[Items stored from a collection]

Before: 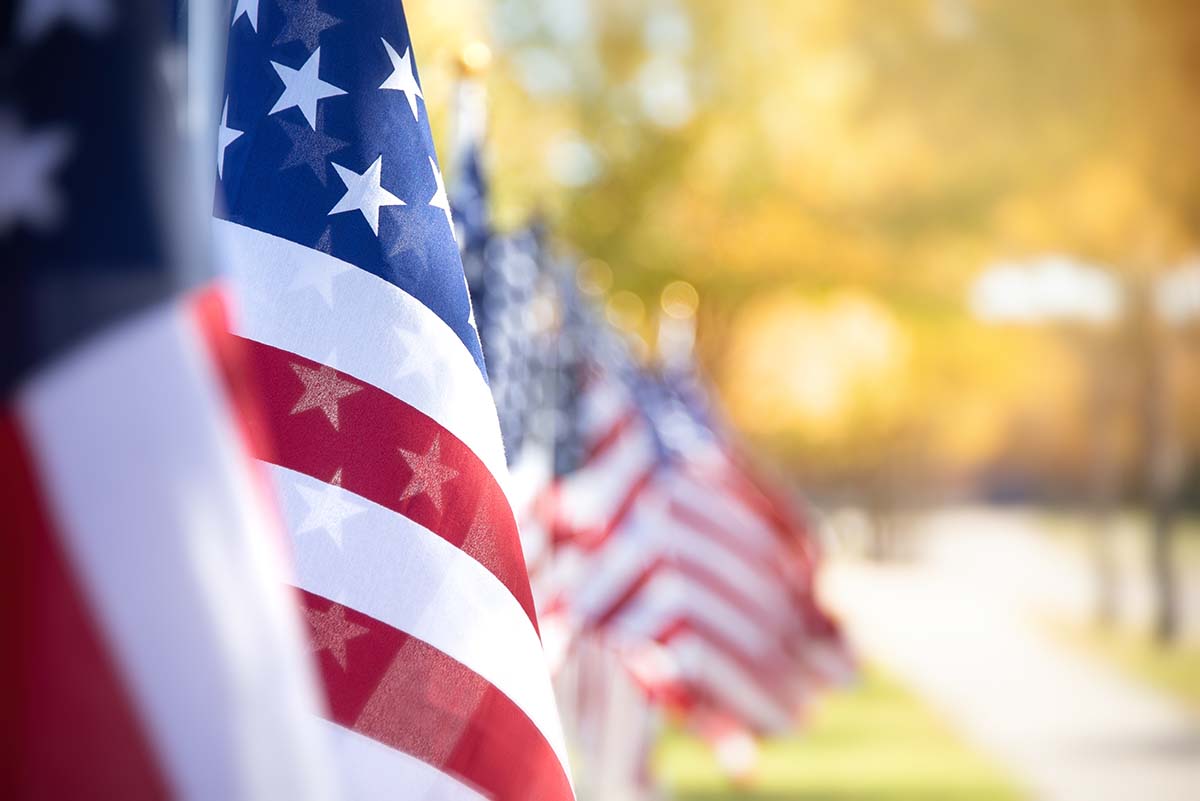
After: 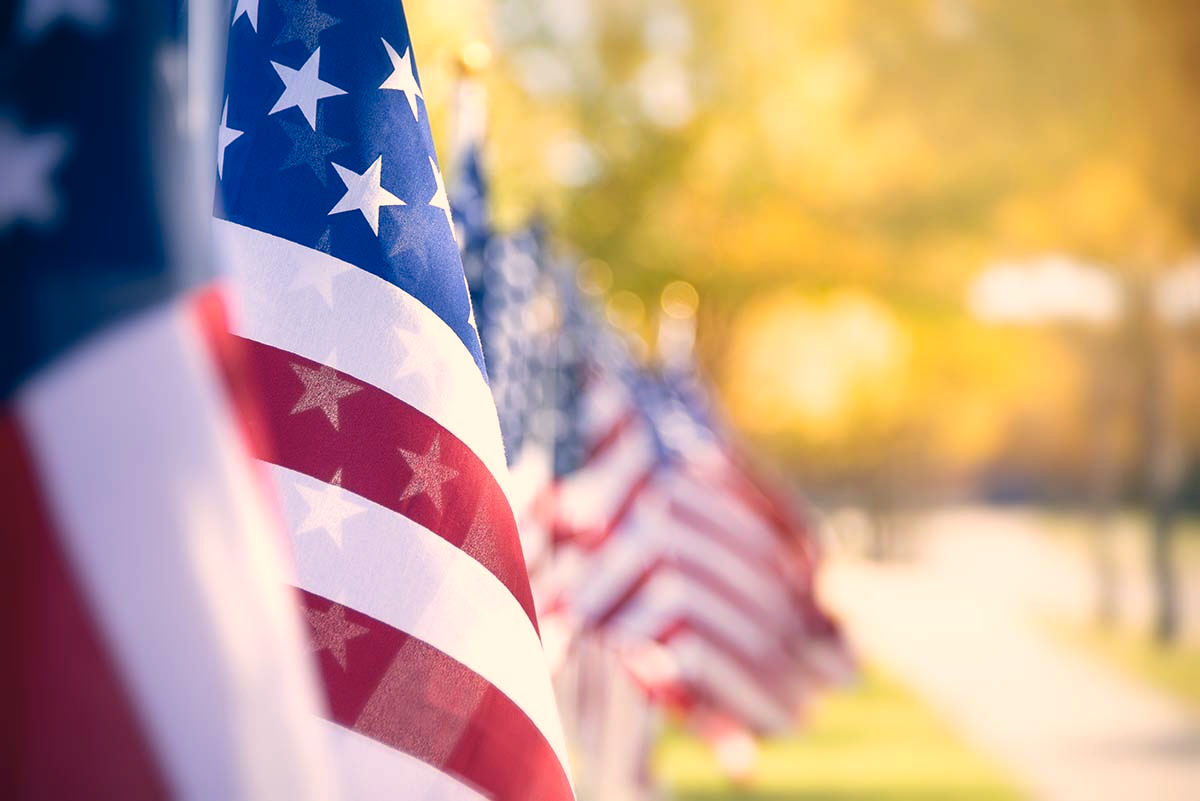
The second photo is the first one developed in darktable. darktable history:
color correction: highlights a* 10.32, highlights b* 14.66, shadows a* -9.59, shadows b* -15.02
white balance: red 0.986, blue 1.01
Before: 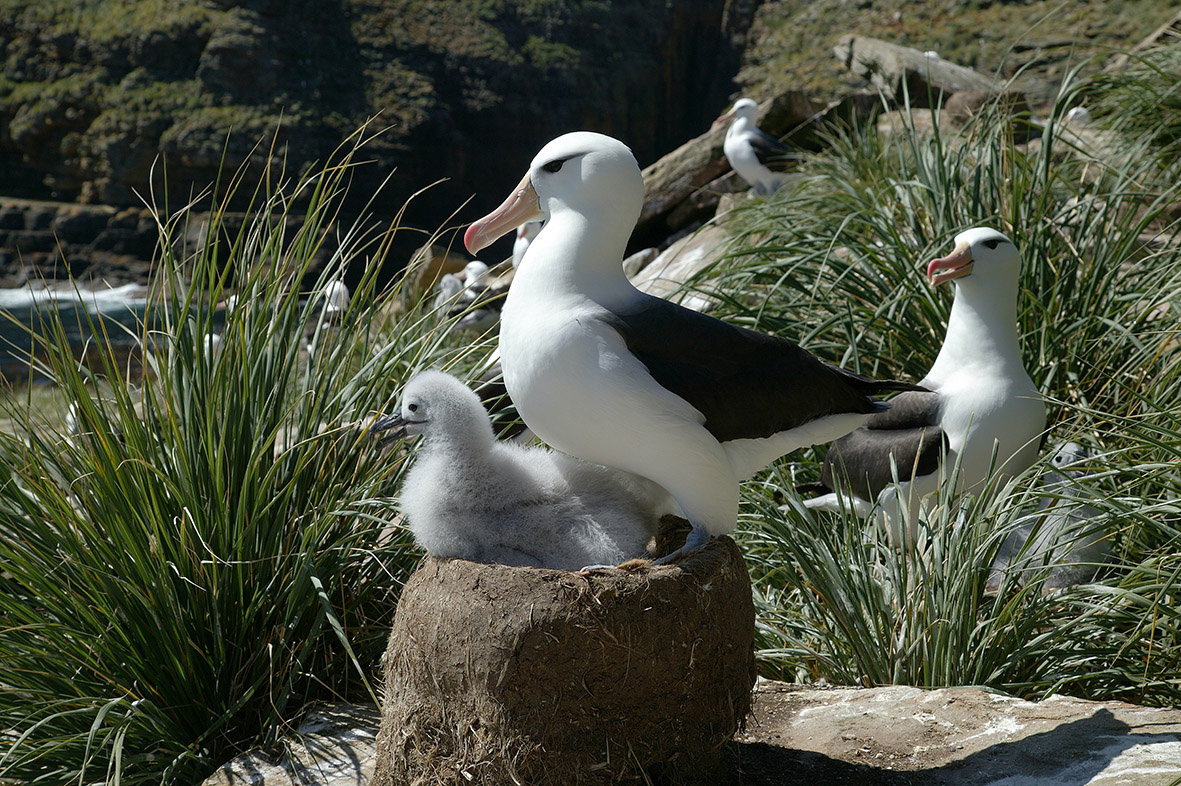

Written exercise:
Reproduce every line above word for word, omitting the pictures from your answer.

Task solution:
Before: 
After: 
The second photo is the first one developed in darktable. darktable history:
color correction: highlights a* 10.32, highlights b* 14.66, shadows a* -9.59, shadows b* -15.02
white balance: red 0.986, blue 1.01
Before: 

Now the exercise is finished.